▶ **Source passage**:

-------

A basket of French items is  showcased at John Eaton Elementary School's recent auction in Washington, D.C.
Lauren Silverman
/
NPR
A basket of French items is showcased at John Eaton Elementary School's recent auction in Washington, D.C.

Since the economy went sour and school budgets withered, school administrators and parents have been scrambling to come up with cash.

Many of them are putting aside the buckets of cookie dough and pails of caramel corn in favor of glitzy, high-dollar auctions to raise thousands — even hundreds of thousands — of dollars.

Daniel Domenech, executive director of the American Association of School Administrators, says school fundraising has reached an unprecedented level of sophistication.

"We now have many school systems around the country that have developed foundations ... and these foundations raise in some cases millions of dollars," he says.

'It's More Than A Big Wedding'

For parents at John Eaton Elementary School in Washington, D.C., afternoons making cookies for a school bake sale have evolved into nights planning auctions for hundreds of people.

"It is more than a big wedding," says mom Karen Robinson-Ogbebor. "It is something I would never sign up for again, and [I'm] not even running the auction."

But parents like Robinson-Ogbebor are willing to stay up late putting together catalogs and finding the perfect jazz band because the extra money means their kids get essentials like a music teacher, an art teacher, a playground and school supplies.

In addition to recruiting parents for fundraising, many schools are hiring professional auctioneers to hype up the crowd and get people to spend more. But live auctions can be a gamble because mom or dad might have scheduled a play date, or could just be too exhausted to show up. That's where a site called " Bidding for Good" comes in.

"We're eBay for charities," says the site's CEO, John Carson. Bidding for Good has run 3,800 online auctions for schools around the country, and Carson says it's raised a total of $45 million.

And it's sold some pretty wild things.

-------

▶ **Entries shown**:
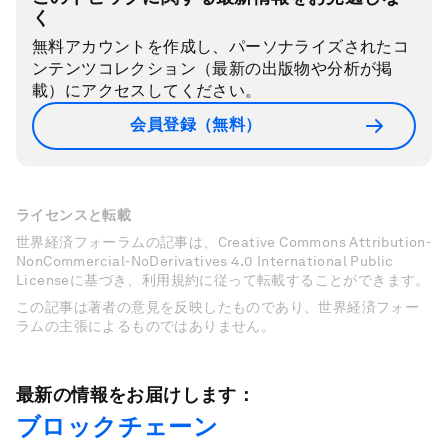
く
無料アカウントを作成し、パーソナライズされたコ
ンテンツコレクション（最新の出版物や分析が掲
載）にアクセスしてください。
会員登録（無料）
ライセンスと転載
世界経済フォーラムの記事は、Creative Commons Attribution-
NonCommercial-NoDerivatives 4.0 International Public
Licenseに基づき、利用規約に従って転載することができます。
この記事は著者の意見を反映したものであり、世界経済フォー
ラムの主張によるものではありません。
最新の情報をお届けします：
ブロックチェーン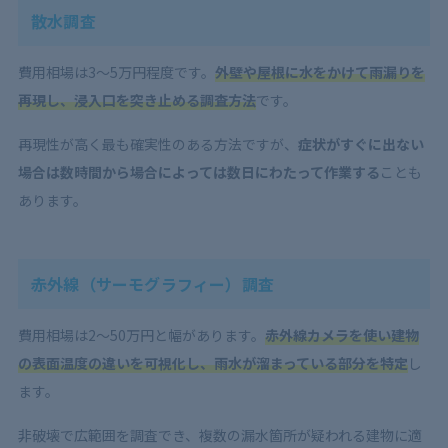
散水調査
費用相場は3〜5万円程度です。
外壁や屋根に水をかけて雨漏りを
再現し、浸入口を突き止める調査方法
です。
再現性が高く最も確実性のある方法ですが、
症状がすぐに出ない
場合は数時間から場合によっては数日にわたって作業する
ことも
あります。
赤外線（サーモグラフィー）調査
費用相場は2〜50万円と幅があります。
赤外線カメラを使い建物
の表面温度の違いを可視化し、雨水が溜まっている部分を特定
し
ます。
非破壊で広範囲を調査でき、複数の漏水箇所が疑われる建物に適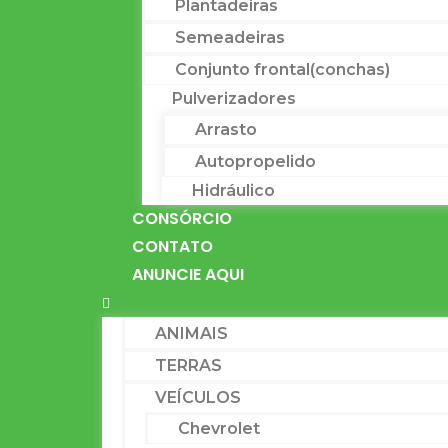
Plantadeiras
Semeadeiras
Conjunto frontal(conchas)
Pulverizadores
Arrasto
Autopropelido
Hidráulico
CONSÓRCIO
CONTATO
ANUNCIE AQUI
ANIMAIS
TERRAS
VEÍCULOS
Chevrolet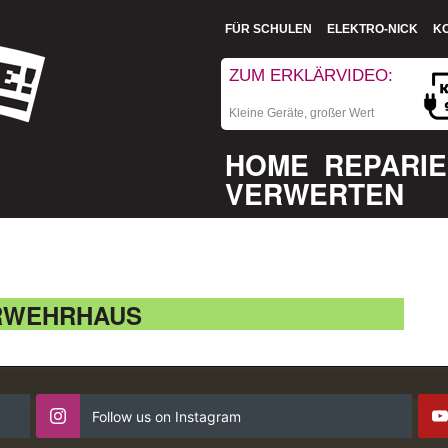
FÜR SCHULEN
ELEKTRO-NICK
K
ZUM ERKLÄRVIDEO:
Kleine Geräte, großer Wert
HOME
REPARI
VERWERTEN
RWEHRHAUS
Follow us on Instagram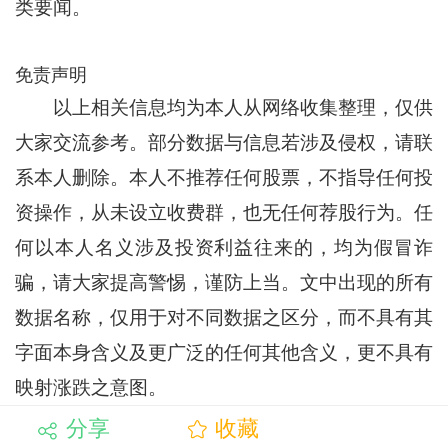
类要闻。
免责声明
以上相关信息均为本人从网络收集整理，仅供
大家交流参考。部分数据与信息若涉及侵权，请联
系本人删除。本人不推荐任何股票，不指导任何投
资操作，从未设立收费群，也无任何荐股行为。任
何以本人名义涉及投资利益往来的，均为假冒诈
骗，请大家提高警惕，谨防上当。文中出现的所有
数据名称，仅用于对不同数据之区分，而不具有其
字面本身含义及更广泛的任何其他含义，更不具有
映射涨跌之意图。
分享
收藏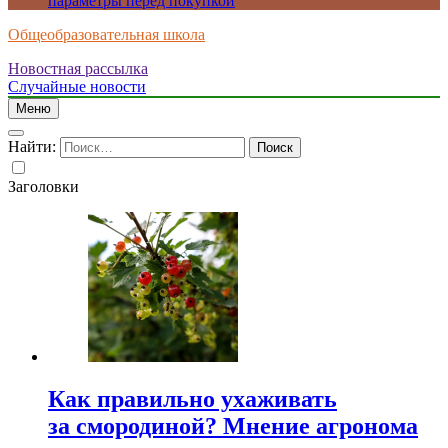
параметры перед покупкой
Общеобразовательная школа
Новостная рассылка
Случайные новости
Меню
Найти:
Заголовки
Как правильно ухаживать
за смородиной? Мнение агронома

-------

▶ **Exercise description**:
Answer these questions using the article on school fundraising auctions:
1. Who is the executive director of the American Association of School Administrators?
2. What event does Karen Robinson-Ogbebor say the auction is more than?
3. How many online auctions has Bidding for Good run for schools, and how much does its CEO say they have raised?

▶ **Result below**:
1. Daniel Domenech
2. A big wedding
3. 3,800 auctions, raising a total of $45 million